Ligas and McCallion did make other observations at the Masses, from how many times people check their cellphones, to what they wear at Mass but limited their analysis to participation in singing.
 
"We might have had a feeling the Lord's Prayer was going to be No. 1 as far as the congregation participating," Ligas said. "But we were shocked with just how poor the responsorial song is."
 
The initial analysis implies that when pastors and music directors change the pattern of the liturgy in an effort to make the Mass more accessible, it tends to have the opposite effect.
 
"When you know what's going to happen, you will know what's going on," McCallion said. "When you go to a baseball game, nobody is sitting right next to you telling you every single rule. You just know them, because of the repetition. You know what you are supposed to be doing to enter into the collective ritual.
 
"The liturgy is supposed to be a communal event, but American postmodern culture is really focused on individualism," McCallion said. "I'd argue that our liturgy has been affected by individualism. Sometimes as, Emile Durkheim (a sociologist who studied the Mass) said, the 'secular invades the sacred.'"
 
The tension between making the liturgy a communal prayer experience while at the same time fostering an individual relationship with Christ is something everyone involved with liturgy -- pastors, music ministers and catechists -- will have to address in the new evangelization, McCallion said.
 
"In the new evangelization, there is a stress on having a personal relationship with Jesus, but the Mass stresses you are supposed to have a communal relationship with Jesus," McCallion said. "It is both/and, the sacraments are all communal.
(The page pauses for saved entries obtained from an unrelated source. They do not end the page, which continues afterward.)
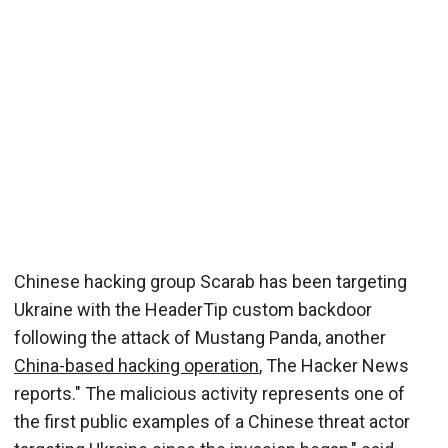
Chinese hacking group Scarab has been targeting
Ukraine with the HeaderTip custom backdoor
following the attack of Mustang Panda, another
China-based hacking operation
, The Hacker News
reports." The malicious activity represents one of
the first public examples of a Chinese threat actor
The Eucharist, if you want to find the physical body of Jesus, is communal."
 
The concept of a solely personal relationship with Jesus is a Protestant influence on the Catholic Church, McCallion argues, since the Catholic liturgy invokes the intercession of a communion of saints and the collective prayers of the church.
 
"In the liturgy, both sacramentally and sociologically, the whole is larger than the sum of its parts," McCallion concluded. "When we come together for Mass, something happens that can't happen when we're by ourselves. From a Catholic perspective, we hope the communion of saints, our deceased family members, are still praying for us."
 
McCallion and Ligas want to expand their research to parishes in the inner city, along with Hispanic and Tridentine Masses, looking for similarities and differences in Mass participation between those liturgies and the liturgies they have already observed.
 
McCallion hopes the research they've already done can be used by pastors and music ministers to better prepare a Mass that encourages more participation.
 
"All we are arguing, from the conclusions of the data we've collected, is priests and musicians need to come up with habits that encourage the social or communal ritual practices that people need," McCallion said. "Maybe encourage more seminarians and priests to take courses in ritual studies, recognizing the importance of ritual. It would help people to have a more personal, as well as a communal, relationship with Jesus."